Track down each line below containing the string "zorggelden" and copy it.

--- RECORD EXCERPTS Enclosed Below ---

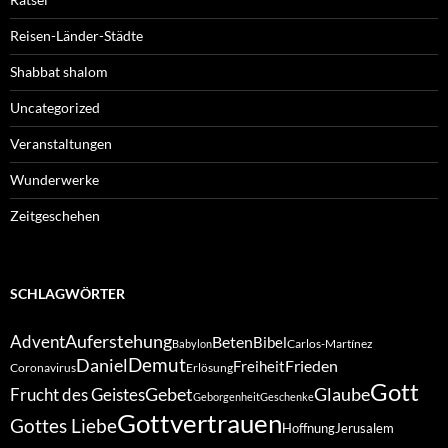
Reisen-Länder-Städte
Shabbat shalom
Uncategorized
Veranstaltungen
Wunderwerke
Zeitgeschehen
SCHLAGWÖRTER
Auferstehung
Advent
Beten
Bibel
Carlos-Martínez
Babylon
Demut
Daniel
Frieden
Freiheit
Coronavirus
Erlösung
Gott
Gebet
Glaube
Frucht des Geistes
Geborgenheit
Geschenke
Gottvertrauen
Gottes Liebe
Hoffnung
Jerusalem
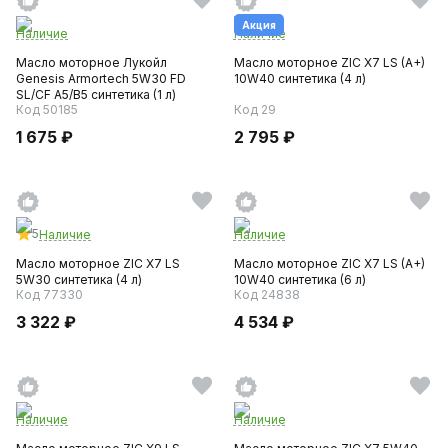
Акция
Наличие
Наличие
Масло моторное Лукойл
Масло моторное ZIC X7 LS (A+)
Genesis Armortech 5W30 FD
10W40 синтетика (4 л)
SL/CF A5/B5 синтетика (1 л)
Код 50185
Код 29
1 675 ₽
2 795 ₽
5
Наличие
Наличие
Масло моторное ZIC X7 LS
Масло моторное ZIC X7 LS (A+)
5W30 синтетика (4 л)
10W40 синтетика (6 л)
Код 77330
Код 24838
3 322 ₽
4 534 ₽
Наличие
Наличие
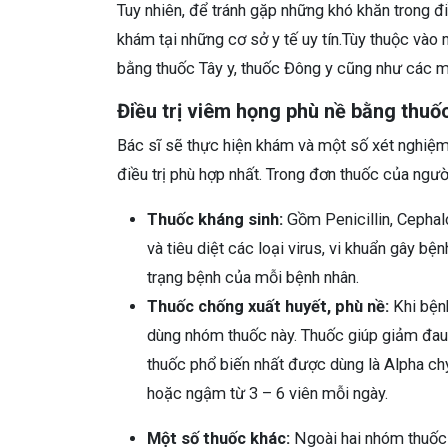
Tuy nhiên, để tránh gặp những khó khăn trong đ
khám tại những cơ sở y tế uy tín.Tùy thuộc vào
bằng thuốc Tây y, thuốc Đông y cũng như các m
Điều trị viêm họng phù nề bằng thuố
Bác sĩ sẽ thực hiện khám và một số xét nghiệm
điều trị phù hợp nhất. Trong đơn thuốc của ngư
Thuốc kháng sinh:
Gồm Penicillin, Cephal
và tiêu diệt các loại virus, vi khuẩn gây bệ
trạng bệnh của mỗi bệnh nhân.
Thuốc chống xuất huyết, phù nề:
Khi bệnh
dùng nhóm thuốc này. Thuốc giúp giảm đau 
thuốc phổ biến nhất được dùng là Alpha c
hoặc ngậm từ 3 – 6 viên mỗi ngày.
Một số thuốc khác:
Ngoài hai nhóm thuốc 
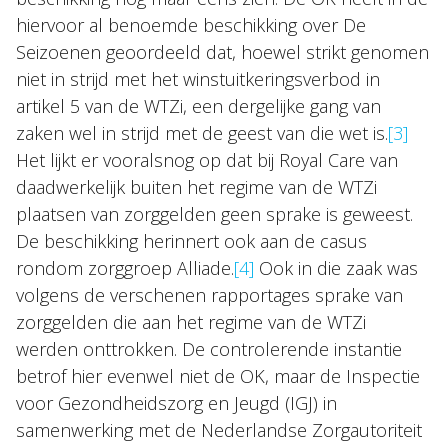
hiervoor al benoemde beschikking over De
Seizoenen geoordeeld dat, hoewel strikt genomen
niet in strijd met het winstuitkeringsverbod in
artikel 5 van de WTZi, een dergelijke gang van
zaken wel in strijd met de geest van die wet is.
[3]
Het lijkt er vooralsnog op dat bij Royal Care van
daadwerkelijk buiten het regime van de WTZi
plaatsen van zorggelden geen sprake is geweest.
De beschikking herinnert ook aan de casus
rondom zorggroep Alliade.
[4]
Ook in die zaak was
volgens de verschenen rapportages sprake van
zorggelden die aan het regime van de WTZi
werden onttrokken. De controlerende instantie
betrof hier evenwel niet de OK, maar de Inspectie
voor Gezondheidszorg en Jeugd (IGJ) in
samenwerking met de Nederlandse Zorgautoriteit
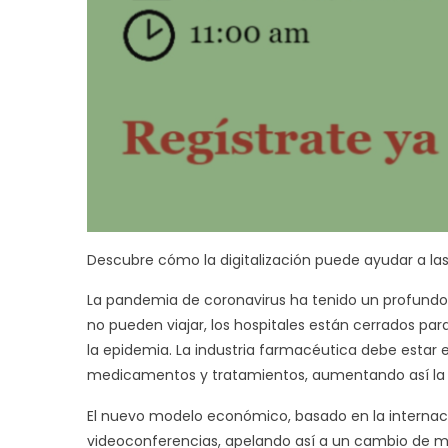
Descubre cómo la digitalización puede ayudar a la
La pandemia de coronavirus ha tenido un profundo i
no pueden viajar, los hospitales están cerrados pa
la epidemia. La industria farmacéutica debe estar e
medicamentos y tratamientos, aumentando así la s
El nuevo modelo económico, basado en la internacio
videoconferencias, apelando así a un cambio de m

--- End of Enclosed RECORD EXCERPTS ---

§ WRITTEN REPLY:
plaatsen van zorggelden geen sprake is geweest.
zorggelden die aan het regime van de WTZi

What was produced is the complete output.